Lately I've been baking almost every day. But today, I made a frittata for supper (with the help of my sister-in-law) and we used up the ten eggs that were in the house. It somewhat limited my options for bread, though there are plenty of bread without them, I know. But I was also limited on time.


I used the Tassajara recipe for "French-style bread," which I've had a lot of success with in the past. I decided to add poppyseeds. About 1/3 cup of them. Why? I happen to have an excess of them in the house, for one, and secondly I've always been curious why I hardly see savoury breads featuring poppyseeds, except in the case of topping.


I found out why.


French Poppyseed Clovers


First of all, this bread is very pretty. I made them into clovers by shaping them into three balls and putting them in two greased muffin tins (again, my sister-in-law sped up the process by helping). The texture is quite lovely in terms of the crumb and there was nothing wrong with the rising, etc. But I think the poppyseeds were a mistake.


They seem to adopt a strangely salty taste in the dough, and don't add much in terms of flavour besides that. I'm trying to imagine in what situation I could eat these, and I can't really see it. Beside a soup? That's stretching it.


In any case, with my father-in-law visiting (did I mention I have a lot of family around right now?), they will disappear anyway. He will eat any of my breads, whether or not they succeed. As he said when he ate some of my "meh" hot cross buns, "Keep on failin.'"


In conclusion, this might have been fine had I resisted the urge to be weird and put in poppyseeds. Lesson learned. Next time I'll save them for the ridiculously amazing recipe for poppyseed pastries I have.

Comments

Mini Oven's picture
Mini Oven

Mom served them like dinner rolls.  I always enjoyed the pull apart feature while eating them soaking up plate juices and the like.  I have fond memories of helping to shape them.   


What if the poppy seeds were on the outside, dipping one side of the little dough balls into milk and then cracked seeds and turning up so they can brown while baking?  


I made a rye loaf with lots of poppy seed inside and nobody knew it.  I guess the poppy flavour might get lost in the dough and the toasting on the outside brings out the nutty taste.  Could be why I prefer a poppy strudel that is cut and raised more like cinnamon rolls exposing the poppy to browning than a covered strudel wrapped in dough.  


Salty?  interesting...



honeymustard's picture
honeymustard

The pull-apart feature is fun, for sure.

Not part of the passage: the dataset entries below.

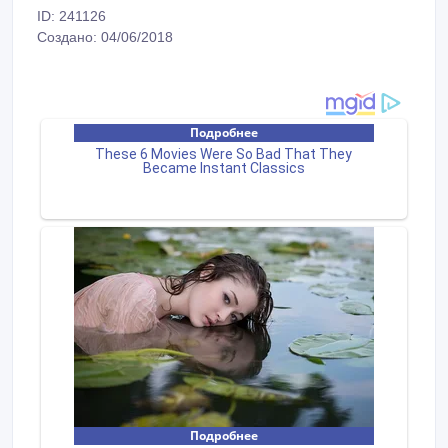
ID: 241126
Создано: 04/06/2018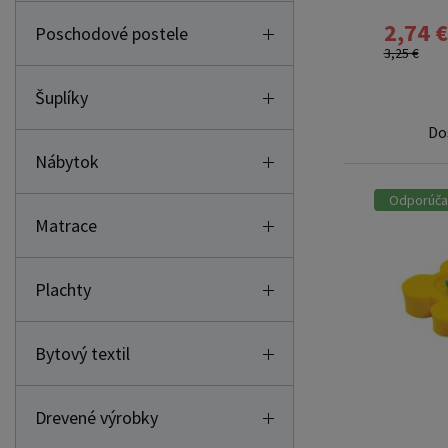
2,74 €
Poschodové postele
3,25 €
Šuplíky
Do
Nábytok
Odporúč
Matrace
Plachty
Bytový textil
Drevené výrobky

And I've made a lot of bread with poppyseeds on the outside, which has been successful.


I feel like if this was a more substancial type of bread (e.g., not French bread), then the flavour of the poppyseeds might have actually worked out okay. Maybe something with milk and/or eggs?


And perhaps it wasn't quite salty. Nutty-salty? Strange. Maybe my poppyseeds were out of date. Oh well, I can't win them all!